A parallel world, we were saying, that painting concretizes into an image with signs, shapes, colours.  A parallel world that, even in perfect verisimilitude, doesn't "work" exactly like the real one -- imperfect perspectives, multiple points of view, long fields of vision -- the paintings of Lidia Bagnoli are characterized by a particular angle of vision, a filmic cut that reinvents the space of the canvas and puts a new dimension into it, the temporal one.  Not the impressionistic moment, but rather the "long" time of a film frame, a blocked image of life's moments stopped by the artist that, like a voyeur,  without being seen, watches the scenes of life, the quiet and "normal" comings and goings of daily life (in a garden, outside a University class, on the lawn of Central Park for a concert, on the bridge of a boat during a river crossing).

A sense of suspended life pervades these strong paintings, vibrant with light, populated by objects and things connected to the poetic world of daily life, the private daily life of the artist -- her atelier, slanted and foreshortened, filled with brushes and paint containers, the presence of those who live in the rooms whose existence is evidenced again by personal objects (a pair of shoes, an undone bed, an open book on the chair illuminated by the sun that comes from the window), and figures, vaguely shaped in interiors, illuminated by a diffused light, or in profile, from the back, almost always looking away, in quiet gardens, pervaded by a Monet-like poetry, and in parks and cityscapes with lightly defined buildings.

Scenes of life almost "dejeuneur sur l'erbe," with characters taken in completely natural attitudes, never posed (the subjects never look toward the painter, the observer).  On the contrary they are captured almost by surprise.  It is like watching without being seen.  It is like life would be for the painter and the observer beyond a diaphragm, on the other side of a glass, beyond an imaginary window from which they watch the scenes of the world.  On the other hand, the theme of the window (in this case real) is loved and frequently visited by Lidia Bagnoli in many of her works: the window from which the sunlight enters like a stripe of colour, the window which opens to the outside, to the green, to the air, to life.

Like the "still image" of a movie, the painting "represents" life without entering empathetically into it, almost without wanting to take an intimate part.  There is the sensation of a sort of detachment, of distancing from things although they seem very real.  In the art of Lidia Bagnoli which is so "real" there is a distance which goes with the perception of silence and which makes scenes of normal life  "aulic," almost like a sublimation of reality.

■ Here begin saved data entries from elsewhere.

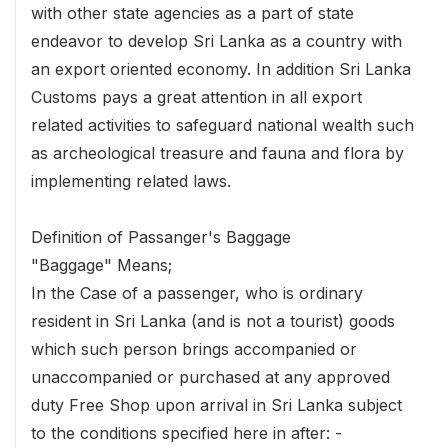
with other state agencies as a part of state
endeavor to develop Sri Lanka as a country with
an export oriented economy. In addition Sri Lanka
Customs pays a great attention in all export
related activities to safeguard national wealth such
as archeological treasure and fauna and flora by
implementing related laws.
Definition of Passanger's Baggage
"Baggage" Means;
In the Case of a passenger, who is ordinary
resident in Sri Lanka (and is not a tourist) goods
which such person brings accompanied or
unaccompanied or purchased at any approved
duty Free Shop upon arrival in Sri Lanka subject
to the conditions specified here in after: -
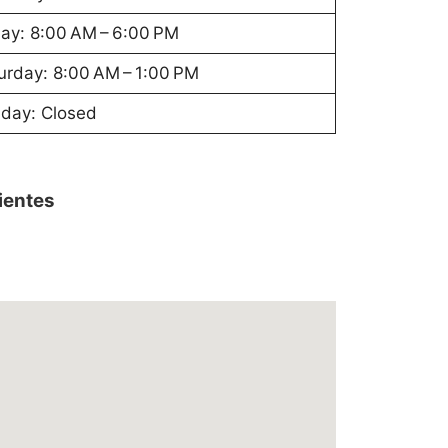
day: 8:00 AM – 6:00 PM
urday: 8:00 AM – 1:00 PM
day: Closed
lientes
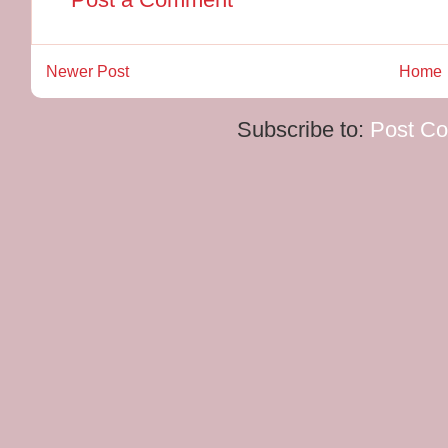
Newer Post
Home
Subscribe to:
Post C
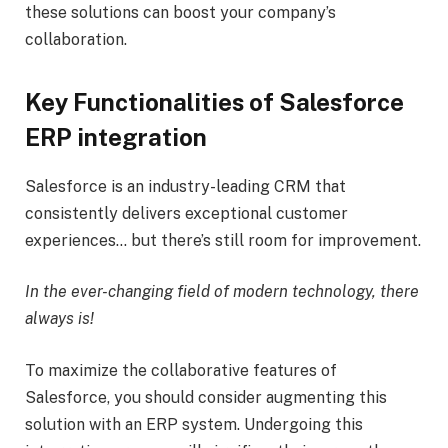
these solutions can boost your company’s
collaboration.
Key Functionalities of Salesforce
ERP integration
Salesforce is an industry-leading CRM that
consistently delivers exceptional customer
experiences… but there’s still room for improvement.
In the ever-changing field of modern technology, there
always is!
To maximize the collaborative features of
Salesforce, you should consider augmenting this
solution with an ERP system. Undergoing this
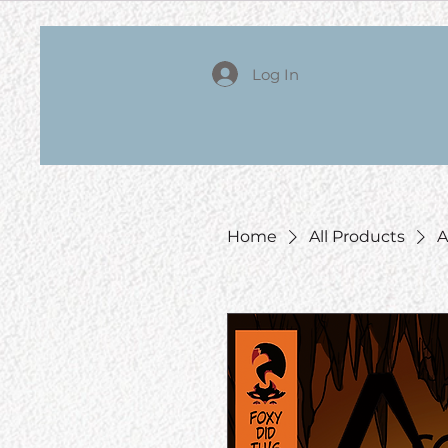
Log In
Home
All Products
A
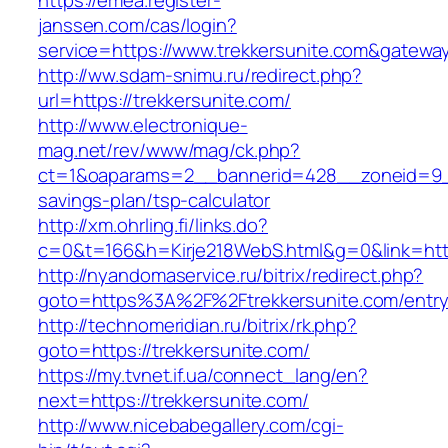
https://emea.register-
janssen.com/cas/login?
service=https://www.trekkersunite.com&gatewa
http://ww.sdam-snimu.ru/redirect.php?
url=https://trekkersunite.com/
http://www.electronique-
mag.net/rev/www/mag/ck.php?
ct=1&oaparams=2__bannerid=428__zoneid=9__c
savings-plan/tsp-calculator
http://xm.ohrling.fi/links.do?
c=0&t=166&h=Kirje218WebS.html&g=0&link=https
http://nyandomaservice.ru/bitrix/redirect.php?
goto=https%3A%2F%2Ftrekkersunite.com/entry
http://technomeridian.ru/bitrix/rk.php?
goto=https://trekkersunite.com/
https://my.tvnet.if.ua/connect_lang/en?
next=https://trekkersunite.com/
http://www.nicebabegallery.com/cgi-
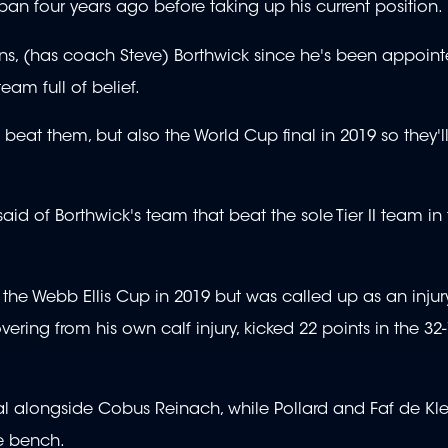
an four years ago before taking up his current position.
uns, (has coach Steve) Borthwick since he's been appoin
eam full of belief.
e beat them, but also the World Cup final in 2019 so they'l
said of Borthwick's team that beat the sole Tier II team in
o the Webb Ellis Cup in 2019 but was called up as an injur
ing from his own calf injury, kicked 22 points in the 32-1
nal alongside Cobus Reinach, while Pollard and Faf de Kl
he bench.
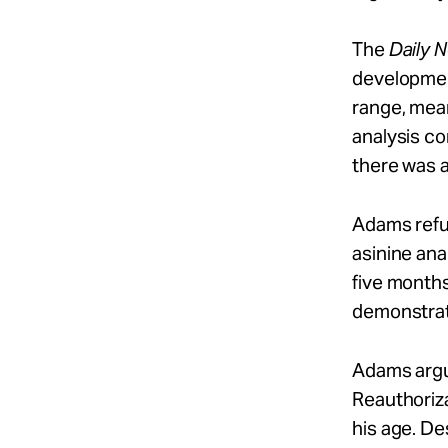
The
Daily 
development
range, mean
analysis co
there was 
Adams refut
asinine ana
five months
demonstrate
Adams argu
Reauthoriza
his age. De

The expression of a continuous flowing of life is superimposed over the sensation, made visible by the painting itself, of an unavoidable feeling of human precariousness, marked by a subtle, low level of anxiety.  In the quiet realism of these paintings a most ordinary, anti-heroic daily life lives in a dimension, frozen in time, that beats with a vague breath of inquietude, and the delightfulness of the subject looks like it is going to become a suspended vision of the world, metaphorical,  that dissipates  itself in the fleetingness of a moment of life, of a reflection, of a colour, of an attitude, of a secret thought.  A thin thread of inquietude flows under the skin of a quiet world: a sort of silent apprehension hidden inside the immobile things and inside the figures engrossed in their own impenetrable thoughts. A suspended precariousness insinuates itself, almost secretly, into the normality of a reality that shows itself serene and reassuring; something unspoken that subtly strikes and involves you.

Light, the main protagonist of the paintings,  contributes to a magic silence and to the distance of the scenes: an intense and filtered light, that like a sword cuts the surface of the canvas; it is this light/colour that makes the representation still and "eternal," transforming the fleeting into the durable, memory into physical presence, the normal into the solemn, the painting into reality.